TEXT BLOCK ▸
A 41-year-old woman taxi driver,
who braved the dangerous East Coast Demerara night to join her
husband in providing for their family, was shot dead Friday
evening.
KILLED: Woman taxi driver Seerajiee
Singh
She was killed allegedly
by teenage boys, one a neighbour, from her East
Coast Demerara village of Success.
Dead
is Seerajiee Singh of Lot 129 7th Street, Success. Police are
hunting the young men, one an 18-year-old from the same
village.
DISTRAUGHT: Pawan Singh, husband of
slain woman taxi driver Seerajiee, applies Limachol refresher
to his grieving daughter Mellissa. Sitting beside them are the
couple’s other children, Kevin (left) and Indira. (Winston
Oudkerk photo)
She
leaves to mourn her husband, Pawan and their three children
Indira, 24, Melissa, 14, and Kevin, 13.
Police
said she was hired to do a pickup with her vehicle PJJ 3529,
an AT 192 Carina, at Success, at about 22:30 h Friday. Bandits
hijacked another AT 192 Carina car in Georgetown about 20
minutes after, Police said.
WHY? The mother and brother of woman
taxi driver Seerajiee Singh at the family's home yesterday as
relatives gathered to grieve her brutal death. (Winston
Oudkerk photo)
Singh's
husband, also a taxi driver, said the phone call for the hire
came from a Chinese restaurant in the village, and since those
who requested the car were known to her, his wife decided to
take the job.
Her
eldest daughter, Indira, said her mother had transported the
men before, and would only take jobs at nights with those who
she was familiar with.
Police
said the two men joined the car and requested to go to Ogle.
When
on the Ogle Airstrip Road, they stuck her up and ordered her
out of the car but she refused to get out. She was then shot
in her mouth and pushed out of the vehicle which the men drove
away with, Police said.
Police,
who were investigating an incident nearby, responded to
reports of the shooting and transported the woman to the
Georgetown Public Hospital Corporation (GPHC), where she died
shortly before midnight.
Her
husband, Pawan, said when he received the call that his wife
was in the hospital, he rushed there.
He
said when he got there, her body was "full of blood"
and a cloth was stuffed in her mouth by hospital staff because
of bleeding from the gunshot wound in her mouth.
He
said his wife released the cloth from her mouth to tell him
something, but hospital staff prevented her from doing so
given her condition. She soon thereafter succumbed.

[Structure-from-motion data]
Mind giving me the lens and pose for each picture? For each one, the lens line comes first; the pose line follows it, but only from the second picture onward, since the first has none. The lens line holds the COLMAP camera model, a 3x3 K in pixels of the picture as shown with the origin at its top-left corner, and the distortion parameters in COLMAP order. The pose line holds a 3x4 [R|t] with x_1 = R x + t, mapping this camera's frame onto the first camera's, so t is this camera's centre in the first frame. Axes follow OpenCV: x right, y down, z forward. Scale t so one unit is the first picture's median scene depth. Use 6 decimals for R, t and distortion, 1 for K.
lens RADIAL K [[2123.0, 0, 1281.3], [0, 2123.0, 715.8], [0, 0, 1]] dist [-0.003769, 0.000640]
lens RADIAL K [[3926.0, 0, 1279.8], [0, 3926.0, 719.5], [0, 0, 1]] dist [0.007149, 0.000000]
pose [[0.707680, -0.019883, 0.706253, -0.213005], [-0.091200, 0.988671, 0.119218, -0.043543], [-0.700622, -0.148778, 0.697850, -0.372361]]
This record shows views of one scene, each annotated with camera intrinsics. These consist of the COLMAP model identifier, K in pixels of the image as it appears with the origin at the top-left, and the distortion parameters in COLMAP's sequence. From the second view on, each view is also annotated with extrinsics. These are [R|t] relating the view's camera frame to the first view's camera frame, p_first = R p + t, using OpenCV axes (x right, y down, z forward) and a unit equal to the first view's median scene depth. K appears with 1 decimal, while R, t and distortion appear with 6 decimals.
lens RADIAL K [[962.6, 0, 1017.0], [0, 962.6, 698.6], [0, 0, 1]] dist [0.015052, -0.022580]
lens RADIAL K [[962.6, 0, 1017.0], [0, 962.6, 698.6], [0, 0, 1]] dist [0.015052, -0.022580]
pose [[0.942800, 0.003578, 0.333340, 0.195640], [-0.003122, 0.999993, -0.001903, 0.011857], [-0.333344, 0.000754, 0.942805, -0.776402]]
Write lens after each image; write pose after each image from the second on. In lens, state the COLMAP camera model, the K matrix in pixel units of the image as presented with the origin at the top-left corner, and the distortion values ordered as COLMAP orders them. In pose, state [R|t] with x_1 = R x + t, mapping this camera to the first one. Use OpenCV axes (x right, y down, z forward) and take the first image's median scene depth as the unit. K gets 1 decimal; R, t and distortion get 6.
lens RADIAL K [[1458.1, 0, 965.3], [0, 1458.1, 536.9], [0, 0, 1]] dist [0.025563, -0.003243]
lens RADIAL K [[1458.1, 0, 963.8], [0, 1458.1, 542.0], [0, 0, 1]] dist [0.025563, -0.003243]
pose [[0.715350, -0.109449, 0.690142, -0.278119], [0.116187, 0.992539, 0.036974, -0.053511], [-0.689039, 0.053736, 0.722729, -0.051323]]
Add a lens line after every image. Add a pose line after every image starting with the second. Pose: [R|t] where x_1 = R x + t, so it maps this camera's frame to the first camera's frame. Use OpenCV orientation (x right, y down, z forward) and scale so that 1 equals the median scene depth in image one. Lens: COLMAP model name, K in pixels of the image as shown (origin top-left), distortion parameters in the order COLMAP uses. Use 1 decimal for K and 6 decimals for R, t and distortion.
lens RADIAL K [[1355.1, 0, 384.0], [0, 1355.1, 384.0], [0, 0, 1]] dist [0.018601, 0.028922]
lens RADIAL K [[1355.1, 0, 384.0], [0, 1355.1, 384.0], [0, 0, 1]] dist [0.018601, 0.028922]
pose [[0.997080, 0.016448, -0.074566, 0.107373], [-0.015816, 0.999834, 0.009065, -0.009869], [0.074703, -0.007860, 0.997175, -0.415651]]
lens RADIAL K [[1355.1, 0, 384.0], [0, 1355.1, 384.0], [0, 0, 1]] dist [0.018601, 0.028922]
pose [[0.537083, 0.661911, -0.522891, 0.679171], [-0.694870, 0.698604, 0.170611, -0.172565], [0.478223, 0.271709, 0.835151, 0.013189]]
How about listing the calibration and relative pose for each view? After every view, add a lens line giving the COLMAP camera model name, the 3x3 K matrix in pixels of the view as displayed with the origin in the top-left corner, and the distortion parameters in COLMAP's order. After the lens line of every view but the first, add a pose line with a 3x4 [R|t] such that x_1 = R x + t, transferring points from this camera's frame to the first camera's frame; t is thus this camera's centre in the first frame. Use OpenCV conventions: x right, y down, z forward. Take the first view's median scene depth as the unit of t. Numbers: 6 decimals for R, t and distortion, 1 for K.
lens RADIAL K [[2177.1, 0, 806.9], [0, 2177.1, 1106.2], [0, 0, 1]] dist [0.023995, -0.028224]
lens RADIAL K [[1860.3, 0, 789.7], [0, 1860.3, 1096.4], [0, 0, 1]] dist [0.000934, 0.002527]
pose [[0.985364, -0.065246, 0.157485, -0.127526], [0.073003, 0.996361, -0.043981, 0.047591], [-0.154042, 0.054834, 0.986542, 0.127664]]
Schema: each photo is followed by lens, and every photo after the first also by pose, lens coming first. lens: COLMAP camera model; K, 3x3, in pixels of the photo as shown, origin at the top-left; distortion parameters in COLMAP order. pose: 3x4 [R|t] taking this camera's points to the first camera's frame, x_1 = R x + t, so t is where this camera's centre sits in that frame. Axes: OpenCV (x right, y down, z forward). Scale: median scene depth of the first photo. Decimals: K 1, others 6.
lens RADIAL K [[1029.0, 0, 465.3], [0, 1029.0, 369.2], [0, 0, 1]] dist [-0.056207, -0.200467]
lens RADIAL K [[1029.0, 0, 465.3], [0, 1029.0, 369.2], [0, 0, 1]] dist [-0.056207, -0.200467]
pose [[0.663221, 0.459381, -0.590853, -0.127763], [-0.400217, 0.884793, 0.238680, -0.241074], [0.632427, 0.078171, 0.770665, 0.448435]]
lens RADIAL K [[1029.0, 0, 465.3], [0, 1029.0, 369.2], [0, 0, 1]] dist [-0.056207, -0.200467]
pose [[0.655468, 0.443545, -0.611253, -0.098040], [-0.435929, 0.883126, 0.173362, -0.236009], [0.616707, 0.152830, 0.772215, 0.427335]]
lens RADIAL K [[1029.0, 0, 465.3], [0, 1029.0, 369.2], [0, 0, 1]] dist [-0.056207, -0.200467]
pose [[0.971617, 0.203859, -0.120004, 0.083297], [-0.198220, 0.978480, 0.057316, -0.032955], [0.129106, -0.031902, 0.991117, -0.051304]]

YOUR TASKS ▸
(a) In the article about the slain taxi driver, where did the two men ask to be driven?
(b) Pick up the article about the slain taxi driver after its final sentence and write the next few paragraphs.
The entries have nothing to do with the article about the slain taxi driver.

ANSWERS TO THE EXERCISES ▸
(a) To Ogle.

(b)
Earlier
in the night, Pawan said he was having a few drinks at a
village shop after a "funeral hire" all day, when
his wife passed and tooted her horn at him. Instinctively, he
said, he remembered her saying how fearless she was to work at
nights with violent crimes on the East Coast almost common
place.
"All
they could do is kill me," he recounted her always
saying.
Pawan
said he was a long time taxi driver, and when things on the
road became rough, he decided to open his own taxi service.
However, he said after constant problems with taxi drivers,
his wife decided that she would drive.
He
said she went to driving school and he bought the new car for
her, and for the past four years they had been managing the
business together.
Pawan
said she always wore a 'Kangol' cap in the reverse, "to
look like a man." He said too, she always wore pants when
driving. He said they would close off working each day at
midnight, because they were meeting a bank loan.
However,
he emphasised that she was careful to pick up only people she
was familiar with, and he never expected that his "own
village people would do this."
One
of the men implicated in the killing lives not far from the
Singhs and his entire family, including his mother, brother
and sister were held for questioning by Police yesterday.
The
other young man Police are looking for as identified by the
slain woman's relatives, reportedly has a good reputation in
the village.
In
the other carjacking Friday night, Police said taxi driver
Forbeswyn Daniels was robbed by three gunmen at Tucville,
Georgetown.
Daniels
was driving motor car HB 2736, an AT 192 Carina, along Croal
Street when the men stopped him and asked to be taken to South
Ruimveldt, also in Georgetown, Police said.
When
in the vicinity of Turning Point, they further requested to be
taken to Tucville where they held up, robbed and assaulted
Daniels with a gun, then locked him in the car trunk. Police
said he freed himself shortly after but the men escaped in the
car with $8,000 in cash and a cellular phone.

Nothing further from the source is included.